Extract:
The healthcare sector has to face changes happening fast and often in an unpredictable way, such as epidemiological trends, the advancements of medical technology and processes or evolving social and economic needs. This results in a frequent need for infrastructures' retrofitting, with an increasing focus on the environmental impact of buildings, which have one of the highest embodied carbon footprints per square meter in the construction sector. As result, interest in healthcare buildings' adaptability is growing among researchers and practitioners. After an introduction on the research topic, a focus on the definition of adaptability and the existing assessment models is provided to address the following research question: to what extent are adaptability models effective to evaluate and orient the design of healthcare buildings? A quite varied use of the term adaptability has been found in the literature, as well as a new research trend aiming to establish a link with circularity. Moreover, most of the assessment models do not have a focus and have never been tested on the healthcare sector. An approach to circular and adaptable design is presented through the case study of the Joseph Bracops Hospital (Belgium), which has been submitted for evaluation by the Reversible Building Design protocol developed by Dr. Durmisevic. The evaluation highlights some of the current barriers in the design of adaptable healthcare facilities. Insights for future research are provided to encourage data-collection about the service life of healthcare buildings, so to understand if the adaptability of these infrastructures should be mainly monofuntional or transfunctional.

What needs to be done:
Could you pick up the passage on adaptable healthcare buildings and keep writing it from after its final sentence?

Items contained in a dataset:
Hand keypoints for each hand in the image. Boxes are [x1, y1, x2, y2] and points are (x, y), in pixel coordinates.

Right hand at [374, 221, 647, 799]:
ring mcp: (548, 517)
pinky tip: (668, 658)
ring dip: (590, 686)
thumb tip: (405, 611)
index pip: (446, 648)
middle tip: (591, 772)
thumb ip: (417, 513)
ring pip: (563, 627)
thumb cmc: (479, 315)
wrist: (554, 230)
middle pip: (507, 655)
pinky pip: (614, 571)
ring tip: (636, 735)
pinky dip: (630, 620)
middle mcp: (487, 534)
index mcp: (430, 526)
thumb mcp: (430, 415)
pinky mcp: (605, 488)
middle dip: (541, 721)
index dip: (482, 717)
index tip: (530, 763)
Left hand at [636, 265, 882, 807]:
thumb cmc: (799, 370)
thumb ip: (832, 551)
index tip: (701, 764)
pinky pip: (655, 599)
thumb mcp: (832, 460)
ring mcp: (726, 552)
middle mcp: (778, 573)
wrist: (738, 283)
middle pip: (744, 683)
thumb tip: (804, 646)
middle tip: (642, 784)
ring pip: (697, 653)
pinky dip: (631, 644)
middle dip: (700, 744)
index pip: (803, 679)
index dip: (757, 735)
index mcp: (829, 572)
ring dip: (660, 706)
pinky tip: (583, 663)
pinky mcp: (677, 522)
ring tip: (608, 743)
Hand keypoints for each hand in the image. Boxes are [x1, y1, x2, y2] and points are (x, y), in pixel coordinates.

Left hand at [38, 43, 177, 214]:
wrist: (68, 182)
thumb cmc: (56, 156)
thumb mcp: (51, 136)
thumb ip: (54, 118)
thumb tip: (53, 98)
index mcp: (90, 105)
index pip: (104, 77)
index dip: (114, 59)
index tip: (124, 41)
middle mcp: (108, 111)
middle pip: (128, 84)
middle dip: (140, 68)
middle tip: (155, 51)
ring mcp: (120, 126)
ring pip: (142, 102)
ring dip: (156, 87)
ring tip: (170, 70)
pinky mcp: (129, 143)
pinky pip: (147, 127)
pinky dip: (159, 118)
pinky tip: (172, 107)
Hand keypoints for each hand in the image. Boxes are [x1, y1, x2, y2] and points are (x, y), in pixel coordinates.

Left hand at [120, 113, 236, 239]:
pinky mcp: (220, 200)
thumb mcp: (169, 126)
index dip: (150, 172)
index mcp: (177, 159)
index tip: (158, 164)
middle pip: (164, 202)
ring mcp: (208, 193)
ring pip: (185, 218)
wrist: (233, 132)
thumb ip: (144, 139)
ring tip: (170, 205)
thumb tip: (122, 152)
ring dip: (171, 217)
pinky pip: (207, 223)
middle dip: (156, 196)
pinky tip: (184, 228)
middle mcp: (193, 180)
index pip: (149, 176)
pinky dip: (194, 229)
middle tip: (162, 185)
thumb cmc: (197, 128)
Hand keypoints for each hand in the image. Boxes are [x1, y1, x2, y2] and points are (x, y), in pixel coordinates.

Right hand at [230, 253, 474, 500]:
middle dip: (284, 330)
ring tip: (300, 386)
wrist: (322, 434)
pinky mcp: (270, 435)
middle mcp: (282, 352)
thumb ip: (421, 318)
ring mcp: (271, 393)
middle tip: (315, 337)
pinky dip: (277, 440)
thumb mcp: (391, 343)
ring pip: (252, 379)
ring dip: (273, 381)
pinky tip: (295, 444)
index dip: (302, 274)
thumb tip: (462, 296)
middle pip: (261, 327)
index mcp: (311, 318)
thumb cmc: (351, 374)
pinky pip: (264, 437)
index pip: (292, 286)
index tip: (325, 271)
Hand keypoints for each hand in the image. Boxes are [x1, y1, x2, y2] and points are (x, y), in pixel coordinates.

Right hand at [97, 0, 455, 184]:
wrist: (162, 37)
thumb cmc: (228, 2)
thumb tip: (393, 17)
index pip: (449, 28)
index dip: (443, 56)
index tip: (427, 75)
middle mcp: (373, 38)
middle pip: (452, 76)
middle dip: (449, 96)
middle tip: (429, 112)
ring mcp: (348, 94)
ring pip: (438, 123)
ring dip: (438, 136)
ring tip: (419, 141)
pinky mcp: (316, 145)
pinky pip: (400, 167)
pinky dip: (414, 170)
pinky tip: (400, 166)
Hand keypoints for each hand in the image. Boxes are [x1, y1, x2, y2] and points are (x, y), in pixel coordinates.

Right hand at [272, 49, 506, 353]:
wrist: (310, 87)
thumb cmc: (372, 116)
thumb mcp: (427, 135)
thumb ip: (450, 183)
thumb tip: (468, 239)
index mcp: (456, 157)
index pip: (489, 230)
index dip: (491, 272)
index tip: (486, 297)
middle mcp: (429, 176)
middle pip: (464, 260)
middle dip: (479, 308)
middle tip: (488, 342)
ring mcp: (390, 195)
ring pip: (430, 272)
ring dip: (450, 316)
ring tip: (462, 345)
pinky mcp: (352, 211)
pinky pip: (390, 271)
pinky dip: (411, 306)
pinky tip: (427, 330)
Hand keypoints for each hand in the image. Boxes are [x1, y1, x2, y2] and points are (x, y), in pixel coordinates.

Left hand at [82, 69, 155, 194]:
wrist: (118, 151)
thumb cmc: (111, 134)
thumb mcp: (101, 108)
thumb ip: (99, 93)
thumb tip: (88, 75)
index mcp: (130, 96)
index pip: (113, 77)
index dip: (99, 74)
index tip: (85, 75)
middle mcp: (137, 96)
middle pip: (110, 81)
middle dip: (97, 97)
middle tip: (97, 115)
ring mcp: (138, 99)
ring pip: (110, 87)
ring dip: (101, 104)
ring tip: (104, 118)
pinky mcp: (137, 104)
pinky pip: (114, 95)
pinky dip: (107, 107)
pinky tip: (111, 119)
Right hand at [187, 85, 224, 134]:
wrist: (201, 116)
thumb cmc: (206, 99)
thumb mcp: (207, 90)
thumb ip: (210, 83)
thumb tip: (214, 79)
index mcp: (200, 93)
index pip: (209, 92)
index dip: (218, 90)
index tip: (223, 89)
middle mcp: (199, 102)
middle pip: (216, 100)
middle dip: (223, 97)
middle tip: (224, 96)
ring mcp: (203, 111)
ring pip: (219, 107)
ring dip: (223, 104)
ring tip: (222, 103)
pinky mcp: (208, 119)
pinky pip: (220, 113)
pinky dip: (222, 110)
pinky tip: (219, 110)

Response:
1. Introduction

In the last decades, healthcare facility obsolescence has accelerated, resulting in a shorter lifecycle for infrastructures that need to be changed before the end of their physical lifecycle (1). In the case of hospitals, this may be due to: technological advancements; the long duration of the project conception and construction, leading to the delivery of an already inadequate infrastructure (2); the uniqueness of their architecture that makes it difficult to foresee a routineness in retrofit projects (3), or societal changes and crisis such as the coronavirus which has revealed the limits of healthcare buildings facing unforeseen situations (4). This results in a frequent need to retrofit healthcare infrastructure, creating a paradox by which healthcare facilities are considered as an energy-intensive building type that contributes substantially to environmental impacts while accidentally leading to diseases and adverse health outcomes (5). According to Health Care Without Harm Europe, if the healthcare sector was a country, it would be the fifth largest emitter in the world, with a climate footprint equivalent to 4.4% of global net emissions (6).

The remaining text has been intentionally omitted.